# What you will do
A) Say whether each statement agrees with the AstraZeneca contract post below. Answer yes or no and quote the deciding words of the post. (i) The post describes David Allen Green as a contract lawyer. (ii) Green holds that the public statements of the AstraZeneca CEO and the European Commissioner cannot both be right. (iii) Green says an English court would readily accept that an 'endeavours' clause requires committing the tort of interfering with another contract.
B) Pick up the AstraZeneca contract post below where it stops and carry it on.

David Allen Green is a contract lawyer. He used to do EU contracts too i believe.
He has this to say on the subject:
David Allen Green @davidallengreen
Right, I think I have worked out from various primary sources the relevant terms of the AstraZeneca contract
Summary post at FT at lunchtime, followed by 'working out' post at @lawandpolicy this afternoon
This has been a fun detective exercise
In essence, if you read both the public statements of the AstraZeneca CEO and the European Commissioner they are both effectively right, because they are talking about slightly different things
Andrew Dowd @andrew_dowd
How is it resolved though, when “everything one can” involves violating another contract which may contain a firm commitment? Could one party force [X] to honour their contract at a cost of breaking another contract?
David Allen Green @davidallengreen
ps
An English court would find it hard to accept that an 'endeavours' clause would require you to commit the tort of interfering with another contract
So if AZ are in breech of contract with the EU the EU still has an issue.
The EU can sue AZ. But AZ is still contractually obliged to both the UK and EU. It has a choice to either fulfil one at the expense of the other or breech both and risk ending up getting sued by both. Now in this scenario you would probably fulfil one - and you would base it on the importance of your customer, the size of the order and when the order was placed. You wouldn't leave yourself exposed to two grumpy customers.

# Listed records

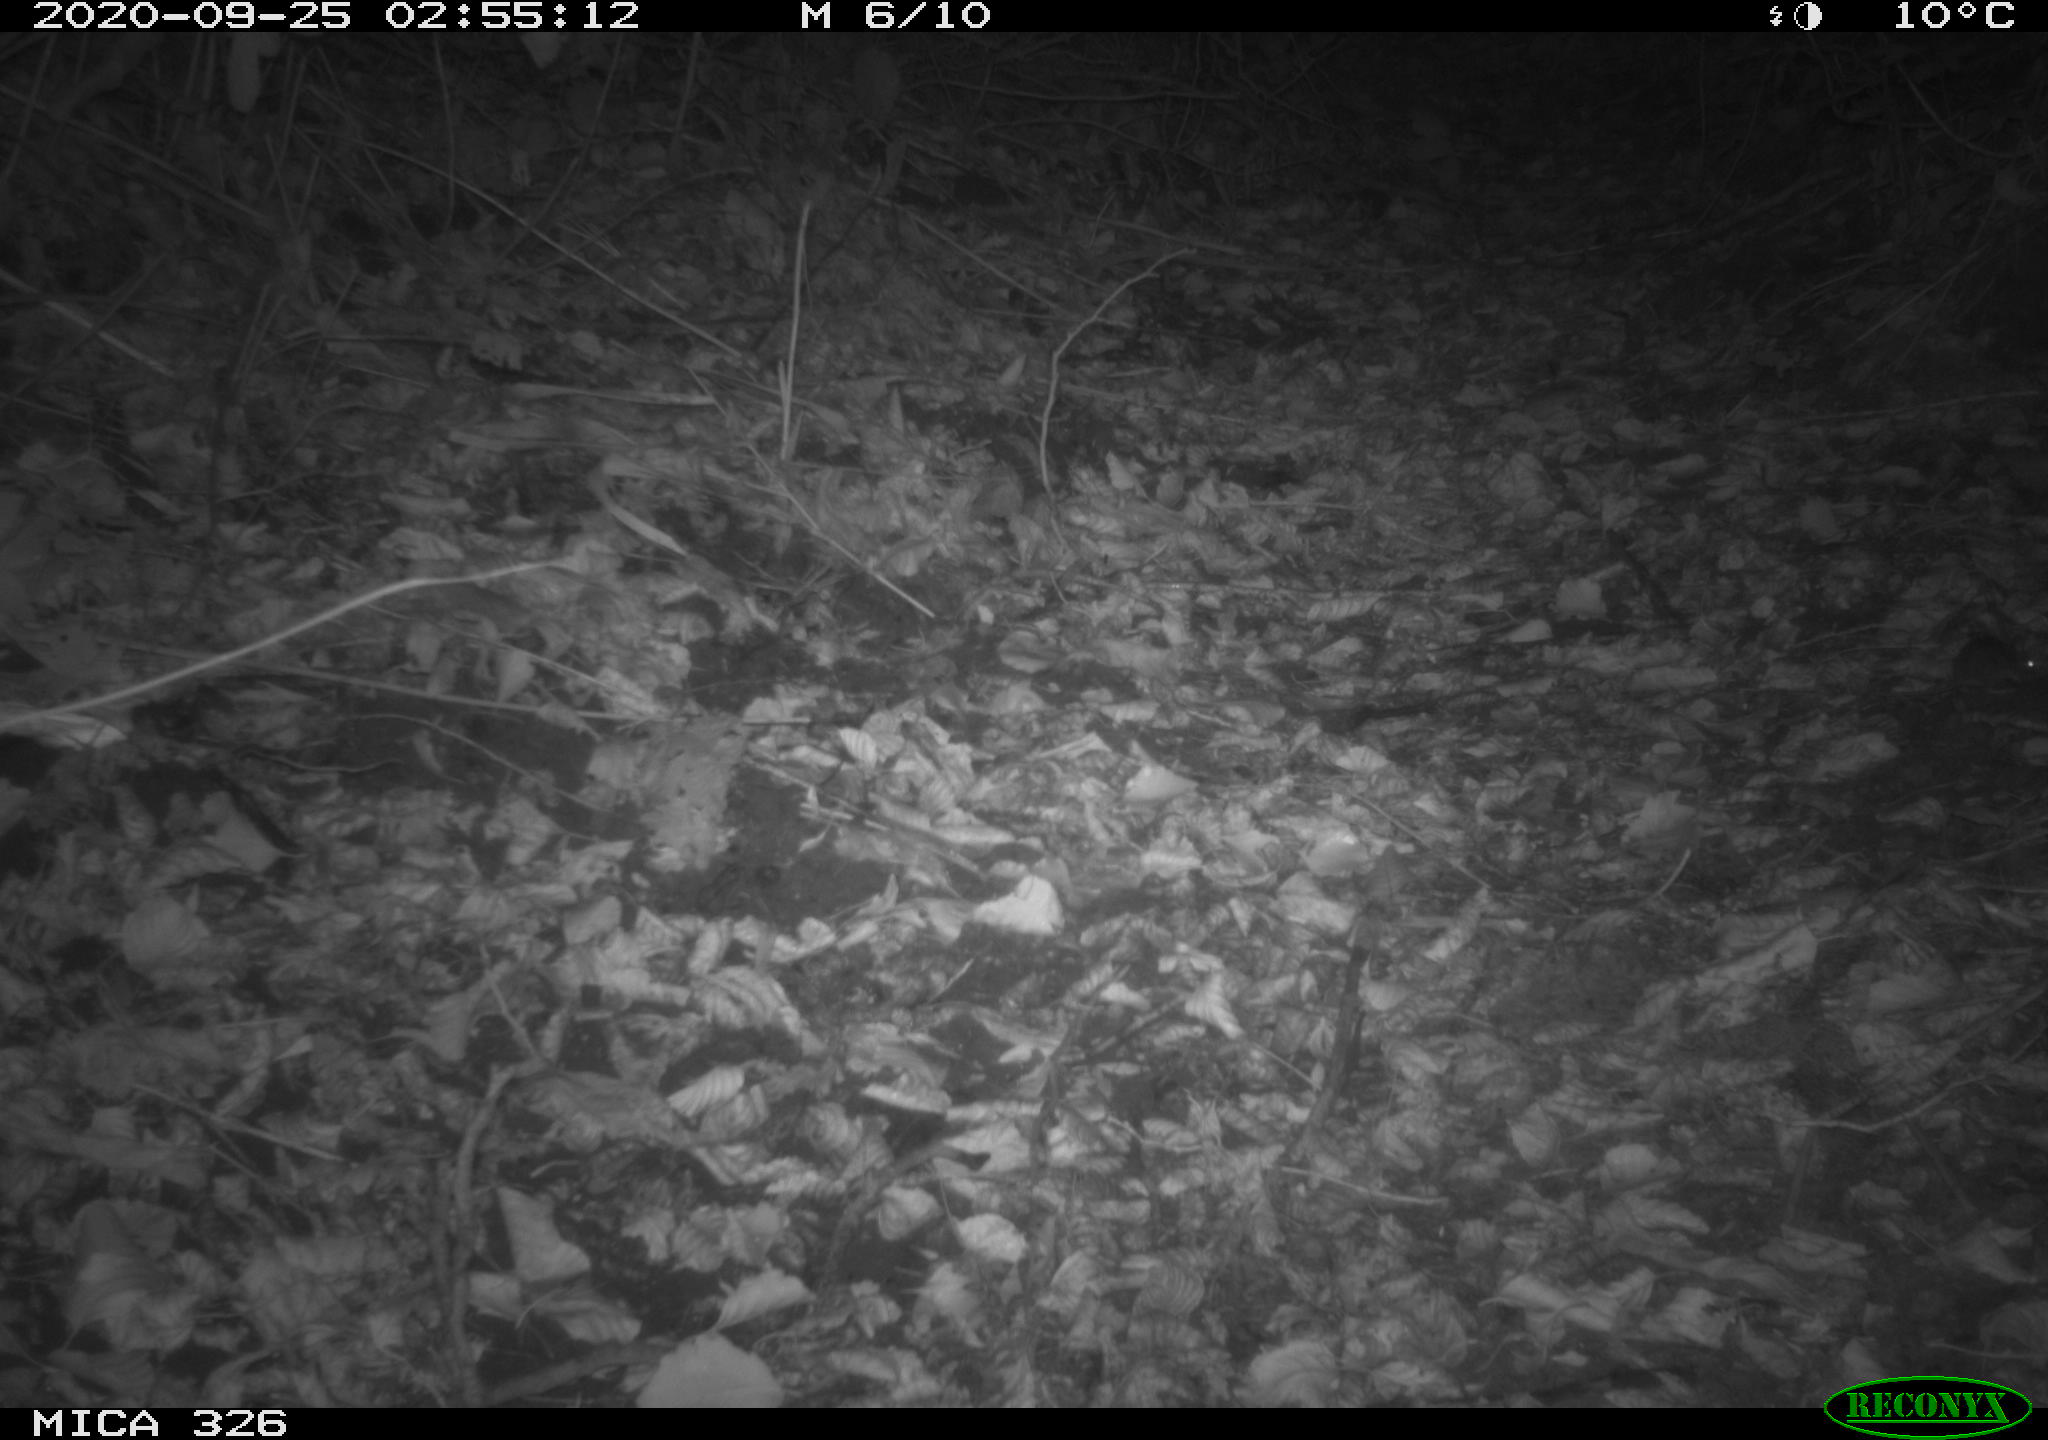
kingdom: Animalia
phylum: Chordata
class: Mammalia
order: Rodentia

...

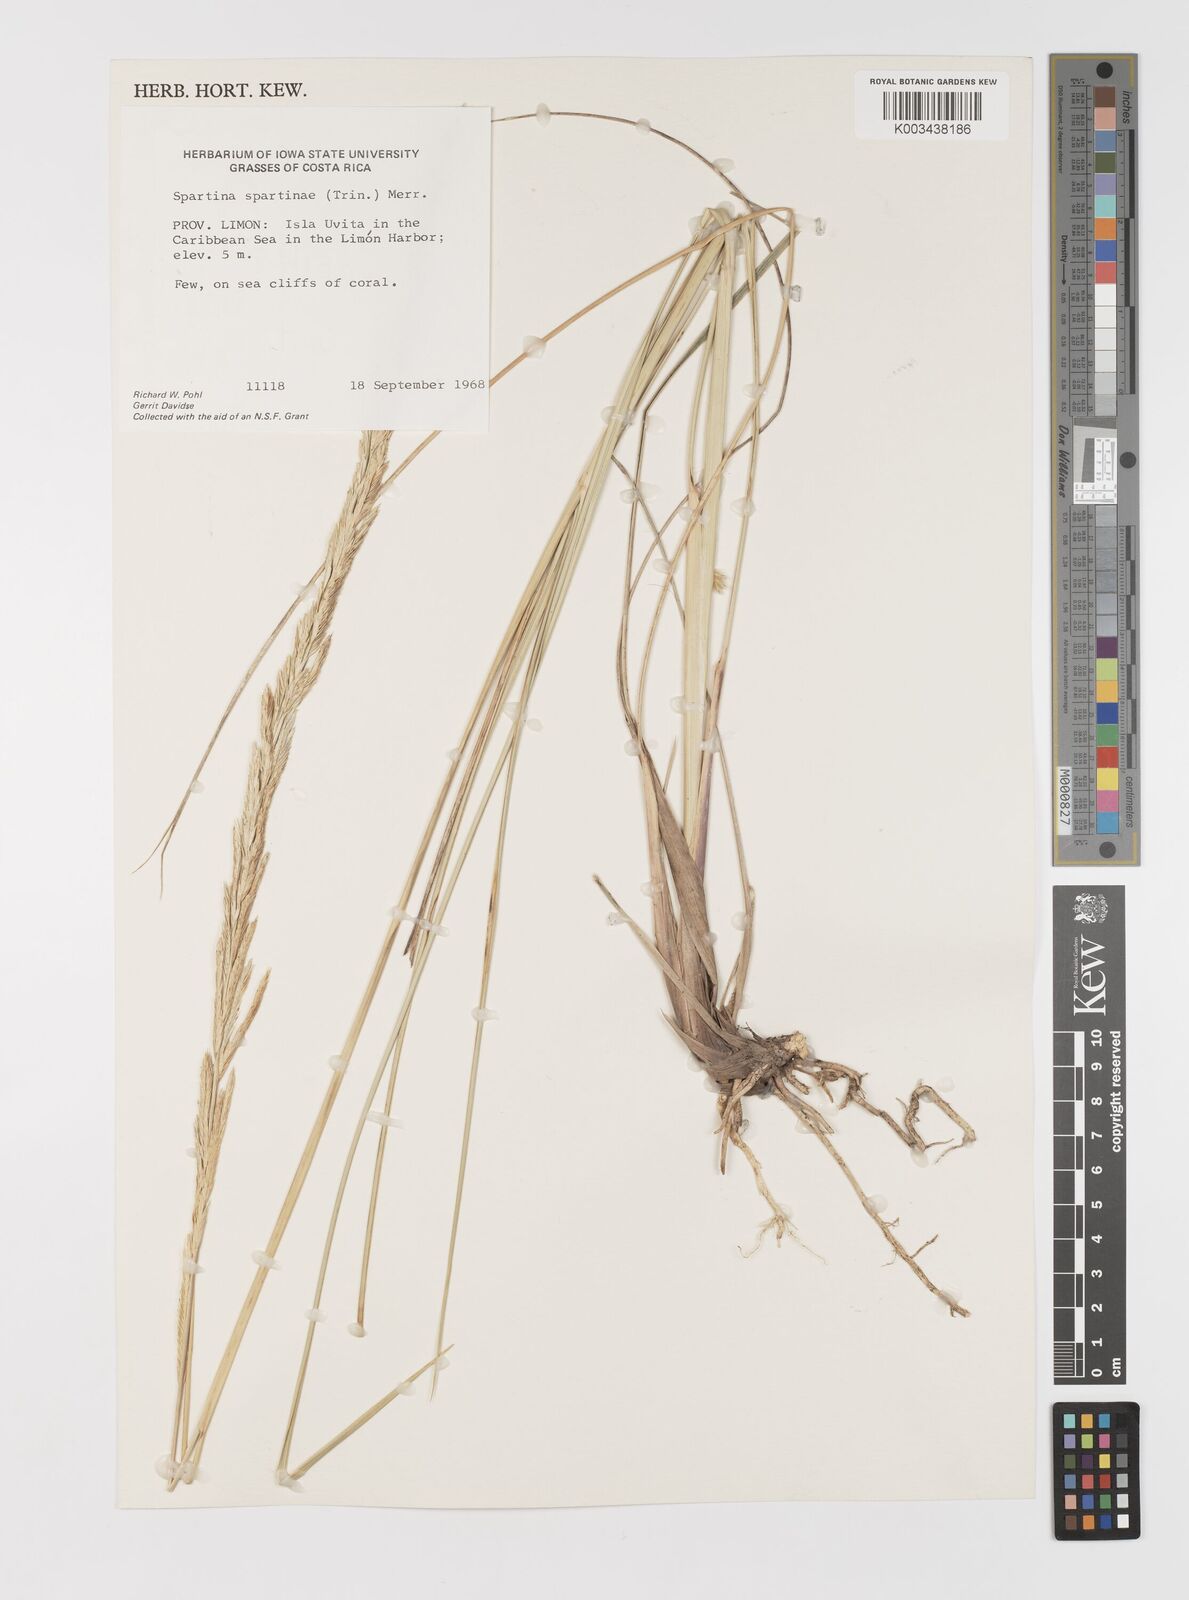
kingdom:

# Results
A)
(i) Yes: "David Allen Green is a contract lawyer."
(ii) No: "they are both effectively right, because they are talking about slightly different things"
(iii) No: "An English court would find it hard to accept that an 'endeavours' clause would require you to commit the tort of interfering with another contract"

B)
It also explains the UK government staying well out of it, because if its a contract dispute between AZ and the EU the EU cant force AZ to breech their contract with the UK to fulfil theirs. They can only apply political pressure and make life difficult for AZ. But AZ is caught between a rock and a hard place because it doesn't want two grumpy customers.
Plus the factories the EU want supply from are in the UK. And that is a bit of an issue if the EU ultimately want that vaccine. They cant force the UK government to release AZ from their contract... In all scenarios the EU still end up without the vaccines they want.
That leaves them only with the trade war option. At which point Pfizer are legally liable for none delivery. And the UK can sue. But then the uk can legitimately say this is a trade war and withhold stock for pfizer production, at which point the EU can only really go full on 'sanction, trade war, board up the tunnel'. But they still have no more vaccine.
Will be interesting to see David Allen Green's full comments on this.